Publisher: Canongate Books
ISBN: 1782118063
Category : Fiction
Languages : en
Pages : 213
Book Description
'Burning with magic and loss, exile and return, beauty and heartache, Taduno's Song is a colossal epic, disguised as a small novel' MARLON JAMES, Booker Prize-winning author of A Brief History Of Seven Killings The day a stained brown envelope arrives from Taduno's homeland, he knows that the time has come to return from exile. Arriving full of hope, the musician discovers that his community no longer recognises him and no one recalls his voice. His girlfriend Lela has disappeared, taken away by government agents.

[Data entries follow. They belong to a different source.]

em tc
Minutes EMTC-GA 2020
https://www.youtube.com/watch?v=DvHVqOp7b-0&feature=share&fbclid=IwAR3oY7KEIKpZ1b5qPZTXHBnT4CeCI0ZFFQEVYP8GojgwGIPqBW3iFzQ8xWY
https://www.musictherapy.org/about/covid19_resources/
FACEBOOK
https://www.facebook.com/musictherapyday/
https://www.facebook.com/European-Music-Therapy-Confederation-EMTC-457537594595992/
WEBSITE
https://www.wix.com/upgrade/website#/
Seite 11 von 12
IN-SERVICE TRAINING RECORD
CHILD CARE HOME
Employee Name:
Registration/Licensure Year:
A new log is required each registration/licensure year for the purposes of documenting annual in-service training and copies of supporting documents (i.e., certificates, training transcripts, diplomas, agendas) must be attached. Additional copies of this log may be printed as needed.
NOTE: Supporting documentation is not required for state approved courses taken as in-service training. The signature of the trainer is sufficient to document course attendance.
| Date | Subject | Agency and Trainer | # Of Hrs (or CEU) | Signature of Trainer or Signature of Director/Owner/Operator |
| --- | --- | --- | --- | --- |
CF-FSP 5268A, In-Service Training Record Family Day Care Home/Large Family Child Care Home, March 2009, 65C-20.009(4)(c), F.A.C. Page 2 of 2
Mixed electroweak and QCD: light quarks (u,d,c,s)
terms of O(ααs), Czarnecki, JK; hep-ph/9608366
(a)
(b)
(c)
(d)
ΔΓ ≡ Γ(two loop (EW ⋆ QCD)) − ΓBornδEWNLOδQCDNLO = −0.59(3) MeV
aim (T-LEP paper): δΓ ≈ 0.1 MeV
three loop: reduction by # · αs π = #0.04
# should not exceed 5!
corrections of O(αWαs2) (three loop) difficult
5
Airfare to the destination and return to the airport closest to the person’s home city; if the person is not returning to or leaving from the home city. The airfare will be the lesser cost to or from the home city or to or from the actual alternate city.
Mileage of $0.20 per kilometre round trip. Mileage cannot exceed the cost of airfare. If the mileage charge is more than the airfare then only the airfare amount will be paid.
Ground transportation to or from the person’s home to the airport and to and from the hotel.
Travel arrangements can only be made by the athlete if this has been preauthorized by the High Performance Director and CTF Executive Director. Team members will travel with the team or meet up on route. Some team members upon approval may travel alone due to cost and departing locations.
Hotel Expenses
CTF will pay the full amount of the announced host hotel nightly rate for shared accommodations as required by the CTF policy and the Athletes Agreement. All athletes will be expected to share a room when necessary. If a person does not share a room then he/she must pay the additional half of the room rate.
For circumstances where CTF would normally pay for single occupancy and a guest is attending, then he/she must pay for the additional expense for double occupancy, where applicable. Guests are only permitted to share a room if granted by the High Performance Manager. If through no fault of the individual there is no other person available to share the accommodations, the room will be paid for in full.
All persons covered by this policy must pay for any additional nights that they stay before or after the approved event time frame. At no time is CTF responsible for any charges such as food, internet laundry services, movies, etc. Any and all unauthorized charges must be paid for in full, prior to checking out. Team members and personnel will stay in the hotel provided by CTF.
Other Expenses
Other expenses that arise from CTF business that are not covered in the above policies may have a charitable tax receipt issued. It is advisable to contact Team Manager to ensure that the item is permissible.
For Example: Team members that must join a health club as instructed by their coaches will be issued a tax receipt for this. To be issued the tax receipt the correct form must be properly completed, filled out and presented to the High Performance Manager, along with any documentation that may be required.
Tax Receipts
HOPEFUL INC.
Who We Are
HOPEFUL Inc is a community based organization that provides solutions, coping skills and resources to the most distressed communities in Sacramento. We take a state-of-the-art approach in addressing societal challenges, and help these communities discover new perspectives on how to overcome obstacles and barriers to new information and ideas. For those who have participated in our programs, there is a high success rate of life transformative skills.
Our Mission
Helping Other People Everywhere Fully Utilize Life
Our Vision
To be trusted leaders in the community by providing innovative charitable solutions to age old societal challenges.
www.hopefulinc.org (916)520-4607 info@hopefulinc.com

He wanders through his house in search of clues but any trace of his old life has been erased. As he realises that all there is left of the house and of himself is an empty shell, Taduno finds a new purpose: to unravel the mystery of his lost life and to find his lost love. Through this search, he comes to face a difficult decision: to sing for love or to sing for his people. Taduno's Song is a moving tale of sacrifice, love and courage.